Opinion, Case No.25063 Reba Mitchell & Ralph Mitchell v. Federal Kemper Insurance Company, et al.


IN THE SUPREME COURT OF APPEALS OF WEST VIRGINIA

September 1998 Term
__________
No. 25063
__________

REBA MITCHELL AND RALPH MITCHELL
Plaintiffs, Appellants

v.

FEDERAL KEMPER INSURANCE COMPANY,
JACK RAY McCOY, JR., AND DOES ONE TEN,
Defendants, Appellees
__________________________________________________________________

Appeal from the Circuit Court of Mingo County
Honorable Elliott E. Maynard, Judge
Civil Action No. 94-C-219

AFFIRMED
__________________________________________________________________
Submitted: September 16, 1998
Filed: December 4, 1998

William S. Thompson
Cook & Cook
Madison, WV 25130
Attorney for Appellants

Mary H. Sanders
James C. Stebbins
Huddleston, Bolen, Beatty, Porter & Copen
Charleston, WV 25337
Attorneys for Appellees

JUSTICE McCUSKEY delivered the Opinion of this Court.

JUSTICE MAYNARD, deeming himself disqualified, did not participate in the decision of this case.

JUDGE JAMES C. STUCKEY, sitting by temporaryl assignment.

SYLLABUS BY THE COURT

    1.     "Where provisions in an insurance policy are plain and unambiguous and where such provisions are not contrary to a statute, regulation, or public policy, the provisions will be applied and not construed." Syllabus, Tynes v. Supreme Life Insurance Company of America, 158 W.Va. 188, 209 S.E.2d 567 (1974).

    2.    Anti-stacking language contained in an automobile insurance policy which precludes the insured from stacking uninsured and underinsured coverages in the policy is enforceable so long as that anti-stacking language does not contravene a statute or the public policy of this State.

    3.    "If there is no genuine issue as to any material fact summary judgment should be granted but such judgment must be denied if there is a genuine issue as to a material fact." Syllabus Point 4, Aetna Casualty & Surety Company v. Federal Insurance Company of New York, 448 W.Va. 160, 133 S.E.2d 770 (1963).


McCuskey, Justice

    This is an appeal by Reba Mitchell and Ralph Mitchell, her husband, from a declaratory judgment ruling made by the Circuit Court of Mingo County. In that ruling, the circuit court, in effect, held that the Mitchells were not entitled to collect underinsured motorists benefits under an automobile insurance policy issued to them by the appellee, Federal Kemper Insurance Company.

**RECORD SET:**
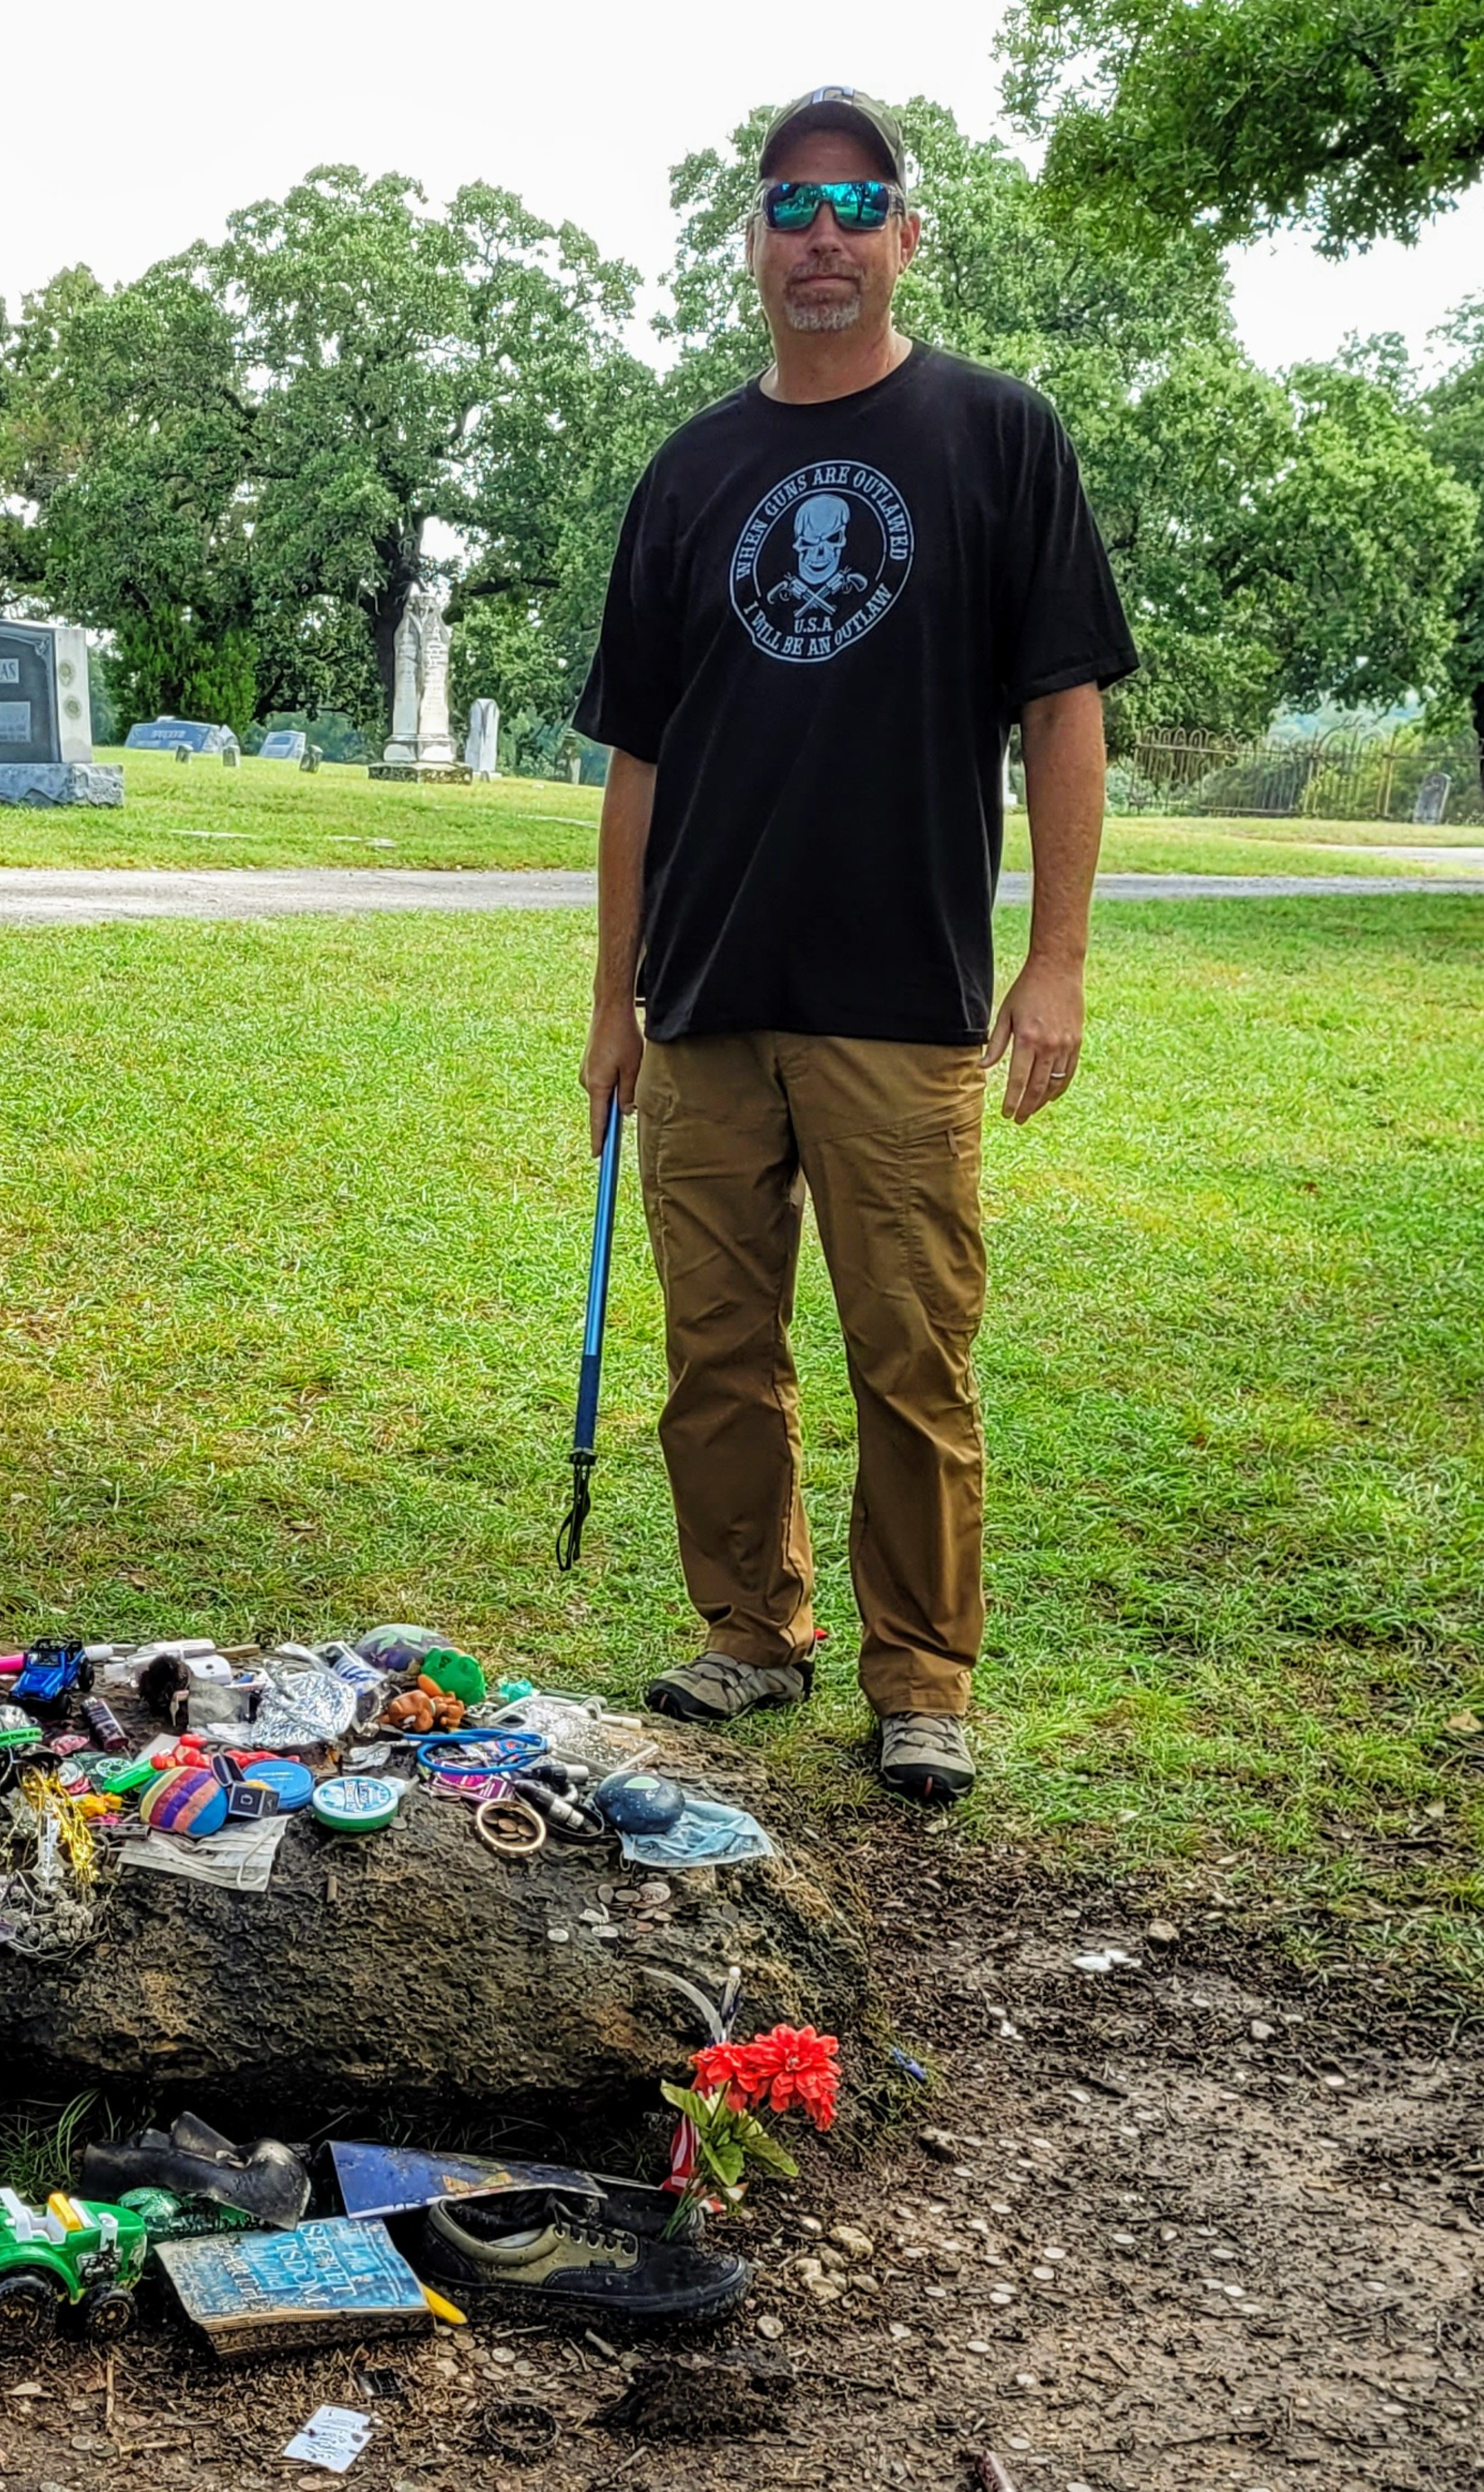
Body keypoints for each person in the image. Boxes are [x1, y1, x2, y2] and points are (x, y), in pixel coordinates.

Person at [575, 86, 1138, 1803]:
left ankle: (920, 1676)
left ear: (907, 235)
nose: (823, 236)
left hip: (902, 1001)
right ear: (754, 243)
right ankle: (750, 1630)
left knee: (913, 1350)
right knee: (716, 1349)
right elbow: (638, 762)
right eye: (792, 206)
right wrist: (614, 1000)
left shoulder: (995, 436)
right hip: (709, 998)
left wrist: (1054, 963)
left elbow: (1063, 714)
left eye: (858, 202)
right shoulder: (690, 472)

---

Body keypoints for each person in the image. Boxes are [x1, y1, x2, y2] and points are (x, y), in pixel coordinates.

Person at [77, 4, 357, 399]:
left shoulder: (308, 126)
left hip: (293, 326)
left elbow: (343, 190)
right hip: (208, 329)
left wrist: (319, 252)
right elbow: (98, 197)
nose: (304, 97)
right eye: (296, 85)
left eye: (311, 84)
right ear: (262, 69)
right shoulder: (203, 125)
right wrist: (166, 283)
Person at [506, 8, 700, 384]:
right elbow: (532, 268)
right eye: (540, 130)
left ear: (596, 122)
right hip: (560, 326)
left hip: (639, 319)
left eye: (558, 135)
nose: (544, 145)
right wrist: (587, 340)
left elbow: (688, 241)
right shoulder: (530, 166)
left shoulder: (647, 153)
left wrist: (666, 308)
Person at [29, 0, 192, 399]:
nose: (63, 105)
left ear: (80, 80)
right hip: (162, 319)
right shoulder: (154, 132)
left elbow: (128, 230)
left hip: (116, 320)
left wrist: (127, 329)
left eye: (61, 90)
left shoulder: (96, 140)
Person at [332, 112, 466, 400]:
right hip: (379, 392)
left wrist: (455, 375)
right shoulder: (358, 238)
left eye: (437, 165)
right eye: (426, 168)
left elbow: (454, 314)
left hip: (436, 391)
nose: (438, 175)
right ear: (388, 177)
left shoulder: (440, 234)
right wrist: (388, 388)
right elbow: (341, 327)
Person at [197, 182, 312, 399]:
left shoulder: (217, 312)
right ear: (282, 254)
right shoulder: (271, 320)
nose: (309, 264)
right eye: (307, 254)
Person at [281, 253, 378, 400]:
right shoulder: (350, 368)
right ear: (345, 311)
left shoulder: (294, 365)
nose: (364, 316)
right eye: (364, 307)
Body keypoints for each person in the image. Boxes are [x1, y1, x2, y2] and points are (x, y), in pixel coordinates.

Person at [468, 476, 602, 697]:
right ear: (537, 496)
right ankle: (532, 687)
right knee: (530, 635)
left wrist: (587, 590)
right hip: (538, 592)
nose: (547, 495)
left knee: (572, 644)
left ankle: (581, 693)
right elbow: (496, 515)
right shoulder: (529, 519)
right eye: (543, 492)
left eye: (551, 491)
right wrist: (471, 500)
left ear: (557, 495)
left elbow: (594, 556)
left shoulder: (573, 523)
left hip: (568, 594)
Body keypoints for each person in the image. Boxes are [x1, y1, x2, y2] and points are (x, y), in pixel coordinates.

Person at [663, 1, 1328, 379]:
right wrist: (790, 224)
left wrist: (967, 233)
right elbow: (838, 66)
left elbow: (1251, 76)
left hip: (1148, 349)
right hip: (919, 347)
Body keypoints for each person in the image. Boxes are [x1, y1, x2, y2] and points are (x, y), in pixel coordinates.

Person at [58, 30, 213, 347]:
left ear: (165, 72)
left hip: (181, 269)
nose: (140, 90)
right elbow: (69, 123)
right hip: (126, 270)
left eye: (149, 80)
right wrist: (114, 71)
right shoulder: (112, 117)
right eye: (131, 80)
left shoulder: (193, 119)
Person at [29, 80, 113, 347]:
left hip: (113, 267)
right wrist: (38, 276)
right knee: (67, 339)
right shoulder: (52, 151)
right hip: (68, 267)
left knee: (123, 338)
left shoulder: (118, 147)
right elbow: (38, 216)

==

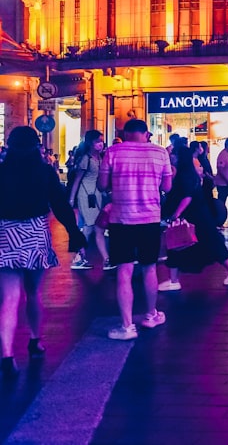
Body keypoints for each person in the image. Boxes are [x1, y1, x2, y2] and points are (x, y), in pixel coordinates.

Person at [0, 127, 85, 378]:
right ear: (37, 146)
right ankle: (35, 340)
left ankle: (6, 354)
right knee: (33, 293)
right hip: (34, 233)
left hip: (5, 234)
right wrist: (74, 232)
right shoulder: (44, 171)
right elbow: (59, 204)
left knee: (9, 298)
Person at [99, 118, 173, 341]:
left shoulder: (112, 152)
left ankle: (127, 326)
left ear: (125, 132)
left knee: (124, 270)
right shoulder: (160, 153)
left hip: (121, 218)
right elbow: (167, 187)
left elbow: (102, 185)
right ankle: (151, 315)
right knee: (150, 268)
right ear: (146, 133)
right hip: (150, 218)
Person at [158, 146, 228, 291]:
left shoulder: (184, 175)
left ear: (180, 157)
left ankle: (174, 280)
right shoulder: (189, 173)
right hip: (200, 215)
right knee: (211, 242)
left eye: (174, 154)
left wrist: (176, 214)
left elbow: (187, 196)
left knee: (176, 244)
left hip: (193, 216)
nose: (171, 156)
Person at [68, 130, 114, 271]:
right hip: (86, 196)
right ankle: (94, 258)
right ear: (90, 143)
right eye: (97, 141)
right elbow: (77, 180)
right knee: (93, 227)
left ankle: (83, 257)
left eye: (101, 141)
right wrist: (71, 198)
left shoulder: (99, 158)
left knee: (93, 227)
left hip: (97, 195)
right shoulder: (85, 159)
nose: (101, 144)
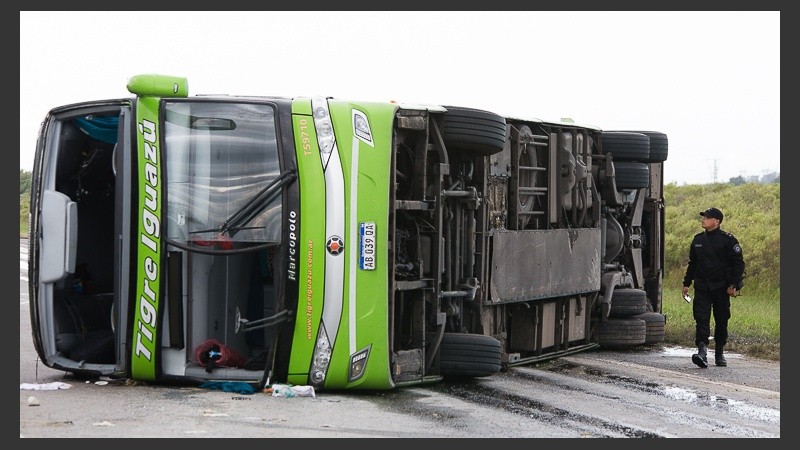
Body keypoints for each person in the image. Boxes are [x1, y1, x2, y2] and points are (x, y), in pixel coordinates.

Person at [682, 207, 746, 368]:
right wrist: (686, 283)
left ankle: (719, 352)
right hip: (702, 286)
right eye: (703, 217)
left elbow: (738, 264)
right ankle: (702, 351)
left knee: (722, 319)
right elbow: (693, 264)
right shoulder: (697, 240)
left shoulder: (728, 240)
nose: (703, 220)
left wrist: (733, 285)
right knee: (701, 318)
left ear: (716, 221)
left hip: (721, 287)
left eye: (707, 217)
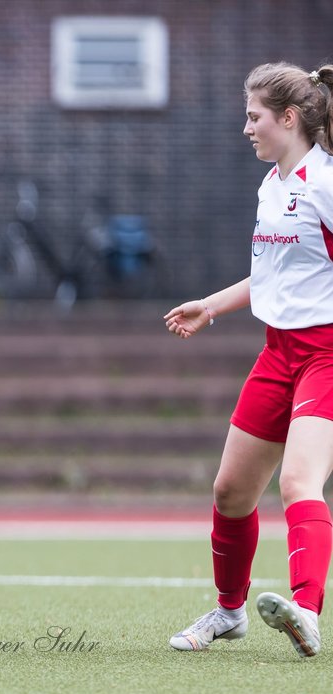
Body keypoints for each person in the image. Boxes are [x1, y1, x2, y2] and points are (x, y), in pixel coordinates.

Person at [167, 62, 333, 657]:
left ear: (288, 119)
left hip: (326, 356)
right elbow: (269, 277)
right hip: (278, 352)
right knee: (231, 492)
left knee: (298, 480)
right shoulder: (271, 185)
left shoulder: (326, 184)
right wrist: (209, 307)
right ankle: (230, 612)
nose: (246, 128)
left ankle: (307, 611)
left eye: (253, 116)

**DIRECTIONS:** Continue the West Virginia court opinion on the Mitchells' underinsured motorists claim from where it stops.

**RESPONSE TO THIS EXERCISE:**
BACKGROUND FACTS


    
On November 11, 1992, Jack Ray McCoy, Jr., whose drivers license had previously been revoked, and who was drunk, but who, nonetheless, was operating a motor vehicle on West Virginia Route 80, struck a vehicle driven by Reba Mitchell, one of the appellants in this proceeding. Mrs. Mitchell was severely injured.

    Mr. McCoy had no automobile insurance. Mrs. Mitchell was an insured under an automobile policy issued by Federal Kemper Insurance Company. That policy, along with the riders attached to it, contained both uninsured and underinsured motorist provisions which provided Mrs. Mitchell with $100,000 in uninsured motorist coverage and with an additional $100,000 in underinsured motorist coverage. The policy also contained an "anti- stacking" clause.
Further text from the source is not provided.